Other famous towns within easy reach of Perugia by road or rail include Spoleto with its Festival dei Due Mondi , a cultural festival which links Spoleto with Charleston in Carolina, Siena with its Palio or horse race in the town centre, and of course Florence the capital of Tuscany.

It is not just the big names which attract visitors and foreigners who have bought holiday homes here – every small town such as Spello, Trevi, Umbertide, Castiglione del Lago and even every village puts on some kind of festival or celebration in the summer months – jazz or classical music concerts, dances, and above all eating the local specialities prepared by the ladies of the village at simple tables set out in the square. Perugia itself hosts the annual Umbria Jazz Festival which attracts big name composers and performers from around the world.

Farming including wine and olive oil production is an important part of the Umbrian economy, but there is plenty of industry as well. The town of Terni in the south of the region used to be home to one of Italy’s biggest steel factories. This is now run down but has been replaced by light engineering and electronics factories. Foligno in the centre of the region is still an important maintenance and repair base for the Italian railways.

At Passignano on Lake Trasimeno is a now ruined factory which made seaplanes during the second world war, and about which the local inhabitants are still arguing as to how the site should be developed. Ask any Italian what Perugia is famous for and he will immediately say “Chocolate!”. Baci or Kisses from the Perugina factory just outside Perugia are still Italy’s favourite brand – dark chocolate with a delicious praline filling and a whole hazelnut on top! And a little love message in every wrapper! Several hundred Perugini are employed in the factory and more work in the associated industries which have grown up around it – packaging, printing, and marketing services, and Perugia hosts the Eurochocolate festival, which lures coach parties from all over Italy.

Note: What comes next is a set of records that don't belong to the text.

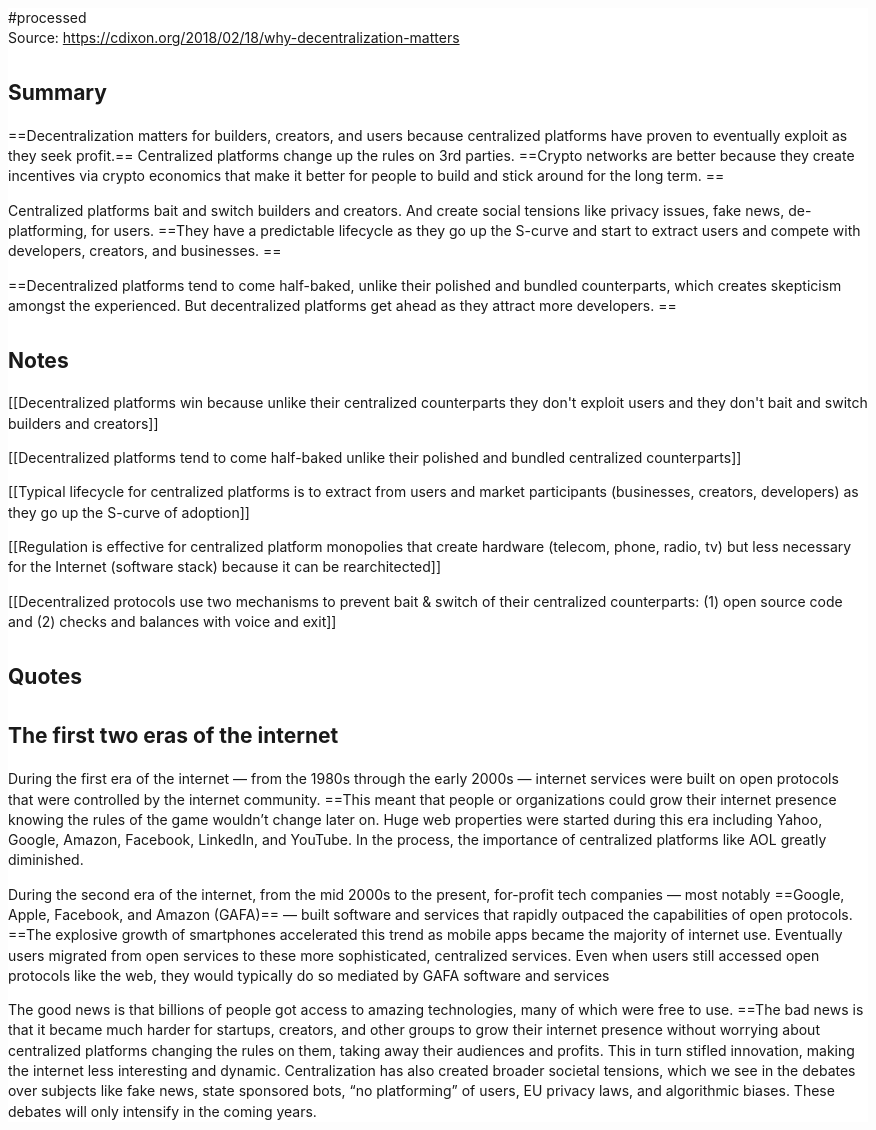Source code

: #processed  
Source: https://cdixon.org/2018/02/18/why-decentralization-matters
## Summary

==Decentralization matters for builders, creators, and users because centralized platforms have proven to eventually exploit as they seek profit.== Centralized platforms change up the rules on 3rd parties. ==Crypto networks are better because they create incentives via crypto economics that make it better for people to build and stick around for the long term. ==

Centralized platforms bait and switch builders and creators. And create social tensions like privacy issues, fake news, de-platforming, for users. ==They have a predictable lifecycle as they go up the S-curve and start to extract users and compete with developers, creators, and businesses. ==

==Decentralized platforms tend to come half-baked, unlike their polished and bundled counterparts, which creates skepticism amongst the experienced. But decentralized platforms get ahead as they attract more developers. ==

## Notes

[[Decentralized platforms win because unlike their centralized counterparts they don't exploit users and they don't bait and switch builders and creators]]

[[Decentralized platforms tend to come half-baked unlike their polished and bundled centralized counterparts]]

[[Typical lifecycle for centralized platforms is to extract from users and market participants (businesses, creators, developers) as they go up the S-curve of adoption]]

[[Regulation is effective for centralized platform monopolies that create hardware (telecom, phone, radio, tv) but less necessary for the Internet (software stack) because it can be rearchitected]]

[[Decentralized protocols use two mechanisms to prevent bait & switch of their centralized counterparts: (1) open source code and (2) checks and balances with voice and exit]]
## Quotes
## The first two eras of the internet

During the first era of the internet — from the 1980s through the early 2000s — internet services were built on open protocols that were controlled by the internet community. ==This meant that people or organizations could grow their internet presence knowing the rules of the game wouldn’t change later on. Huge web properties were started during this era including Yahoo, Google, Amazon, Facebook, LinkedIn, and YouTube. In the process, the importance of centralized platforms like AOL greatly diminished.

During the second era of the internet, from the mid 2000s to the present, for-profit tech companies — most notably ==Google, Apple, Facebook, and Amazon (GAFA)== — built software and services that rapidly outpaced the capabilities of open protocols. ==The explosive growth of smartphones accelerated this trend as mobile apps became the majority of internet use. Eventually users migrated from open services to these more sophisticated, centralized services. Even when users still accessed open protocols like the web, they would typically do so mediated by GAFA software and services

The good news is that billions of people got access to amazing technologies, many of which were free to use. ==The bad news is that it became much harder for startups, creators, and other groups to grow their internet presence without worrying about centralized platforms changing the rules on them, taking away their audiences and profits. This in turn stifled innovation, making the internet less interesting and dynamic. Centralization has also created broader societal tensions, which we see in the debates over subjects like fake news, state sponsored bots, “no platforming” of users, EU privacy laws, and algorithmic biases. These debates will only intensify in the coming years.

Communications in modern Umbria are good: the main A1 motorway from Florence to Rome runs right down the western side of Umbria, the parallel E45 superstrada runs from Rimini right through Northern Umbria and past Perugia to join the A1 at Orte north of Rome, the east west direction is catered for by the dual carriageway superstrada connecting Perugia to Siena, and there are good rail links from Perugia to Florence and all points north and to Rome in the south. Perugia airport now has almost daily flights to London with Ryanair, and the rest of the world can be reached by a 3 times a day feeder flight to Milan’s international airport hub Malpensa.

Most of the people from outside Italy who have retired to Umbria or who have bought holiday homes here are attracted not just by the aesthetic and gastronomic delights described above but also by the beautiful countryside and the charming villages of stone built houses which offer the possibility of enjoying the life of county gentlefolk now difficult to afford in England and other northern European countries or of becoming part of a small and friendly human community in one of the villages or smaller towns.

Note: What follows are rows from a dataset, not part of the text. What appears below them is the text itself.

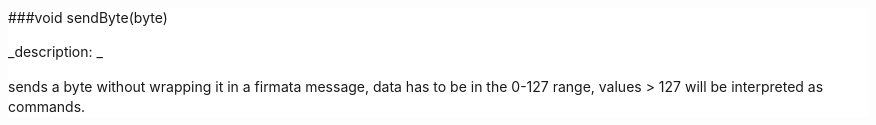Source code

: 
















































###void sendByte(byte)



_description: _





sends a byte without wrapping it in a firmata message, data has to be in the 0-127 range,
values > 127 will be interpreted as commands.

Zoning laws in Umbria and Tuscany are strictly applied and in practice no new building can take place in the countryside unless there is an existing old building or recognisable ruin already on the site. The effect of this is that there are mercifully few large scale new build developments in these parts of Italy. Instead a small group of farmhouses or hamlet, known as a “borgo” in Italian, may be tastefully restored and divided into just a small number of residential units, say 6 or 7, with a condominium to run the grounds and swimming pool. Or, and this is how it all began, individual foreigners have bought a ruined farmhouse in an attractive location and restored it to provide a private residence combining traditional building materials – stone, terracotta, oak and chestnut wood – with the latest in modern comforts.

Property prices have held up well during the recent world crisis, proof that the underlying long term value of premium property in Tuscany and Umbria is well understood by discerning investors.